The central bank’s strategic adjustments reflect a nuanced approach to economic conditions and a commitment to fostering a favorable financial environment.
Here are the key highlights from the recent monetary policy review:
1. Liquidity Management: Banks have utilized Rs 239.49 billion in liquidity from the central bank, contributing to a 58.67% surge in interbank transactions. This rise suggests a more relaxed liquidity situation in the banking sector.
2. Interest Rate Adjustments: Both short-term and long-term interest rates witnessed a decline in the first quarter. The weighted average interest rate on 91-day treasury bills plummeted from 10.14% to 4.94%, while the interbank transaction interest rate dropped from 8.51% to 2.26%.
3. Loans and Deposit Growth: Private sector loans experienced a moderate growth of 4.8%, a slight decline compared to the previous year. In contrast, deposit growth surged impressively by 14.9%, indicating robust liquidity in the banking system.
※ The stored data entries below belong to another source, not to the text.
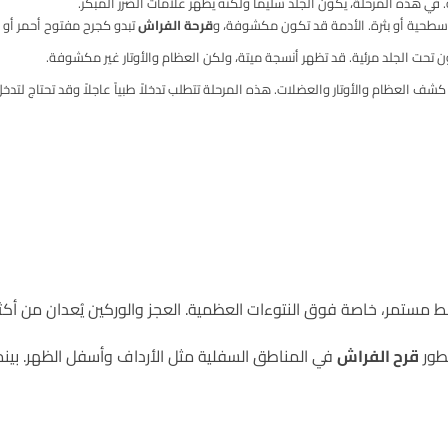
. في هذه المرحلة، يكون الجلد سليماً ولكنه يظهر علامات الضرر المبكر.
طحية أو بثرة. الأدمة قد تكون مكشوفة، و
قرحة الفراش
تبدو كجرح مفتوح أحمر أو 
تحت الجلد مرئية. قد تظهر أنسجة ميتة، ولكن العظام والأوتار غير مكشوفة.
العظام والأوتار والعضلات. هذه المرحلة تتطلب تدخلاً طبياً عاجلاً وقد تحتاج لتدخل
ستمر، خاصة فوق النتوءات العظمية. العجز والوركين يُعدان من أكثر ا
طور
قرح الفراش
في المناطق السفلية مثل الأرداف وأسفل الظهر. بين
The central bank has anticipated improved credit expansion as interest rates continue to decrease.
4. Risk Weight Adjustment: The risk weight for real estate and margin loans exceeding Rs 5 million has been reduced to 125%, providing some relief to borrowers.
5. Monthly Installment Ratio for Housing Loans: The monthly installment income ratio for housing loans up to Rs 50 million has been increased and maintained at 60%, potentially easing the burden on borrowers.
6. Loan Restructuring for Microfinance Borrowers: Borrowers in contact with microfinance institutions facing difficulties in servicing their loans are eligible to apply for loan restructuring until mid-April 2024.
7. Policy Rate Changes: The bank loan rate decreased from 7.5% to 7%, the policy interest rate was lowered from 6.5% to 5.5%, and the deposit collection policy rate was maintained at 3.0%.
8. BFIs’ Debentures: Bank and Financial Institutions’ (BFIs) debentures will be considered 100% as resources until mid-January 2024, after which they will be considered 50% until mid-July 2024.
9. Government Fiscal Indicators: Government expenditure increased by 0.9%, while revenue mobilization saw a growth of 5%. Total expenditure reached Rs. 280.57 billion, constituting 16% of the fiscal year’s allocation.
10. Debt Management: The government has raised Rs. 106.79 billion in the first three months, comprising internal debt of Rs. 97.31 billion and external debt of Rs. 9.48 billion. This is 23.6% of the amount that the government has targeted to raise in the current fiscal year.
11. Earthquake Response Measures: In response to the earthquake in Karnali Province in November, the loan limit for affected individuals has been raised to Rs. 2.5 million. Banks cannot add more than a 2% premium on the base rate on such loans.